→ **Exercise**
What to return is the tail of the data, from the line that contains "Cycle 10: 19.54 -> 24" down to the last line, copied exactly.

→ **Provided entries**
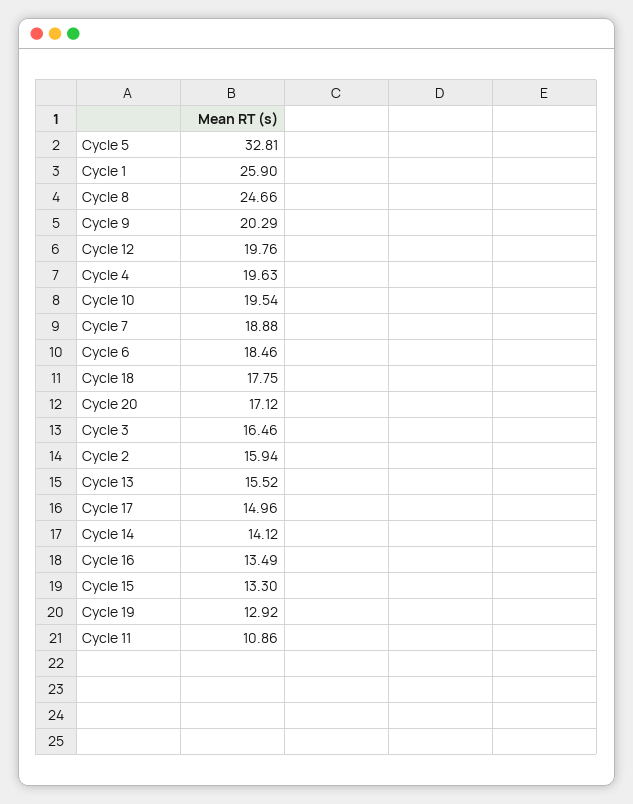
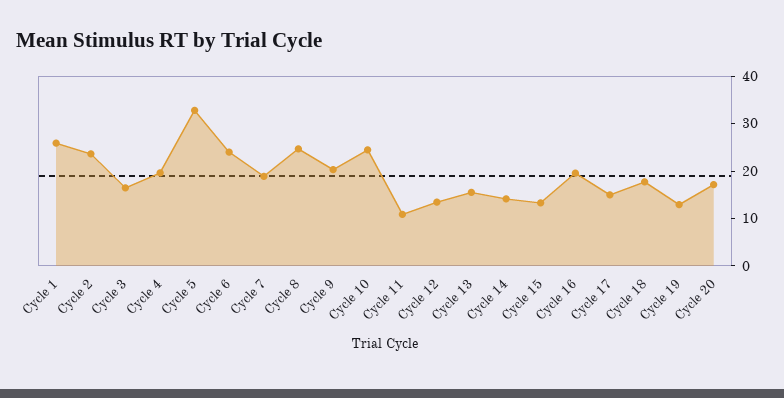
Cycle 12: 19.76 -> 14
Cycle 10: 19.54 -> 24
Cycle 6: 18.46 -> 24
Cycle 2: 15.94 -> 24
Cycle 16: 13.49 -> 20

→ **Exercise solution**
Cycle 10: 19.54 -> 24
Cycle 6: 18.46 -> 24
Cycle 2: 15.94 -> 24
Cycle 16: 13.49 -> 20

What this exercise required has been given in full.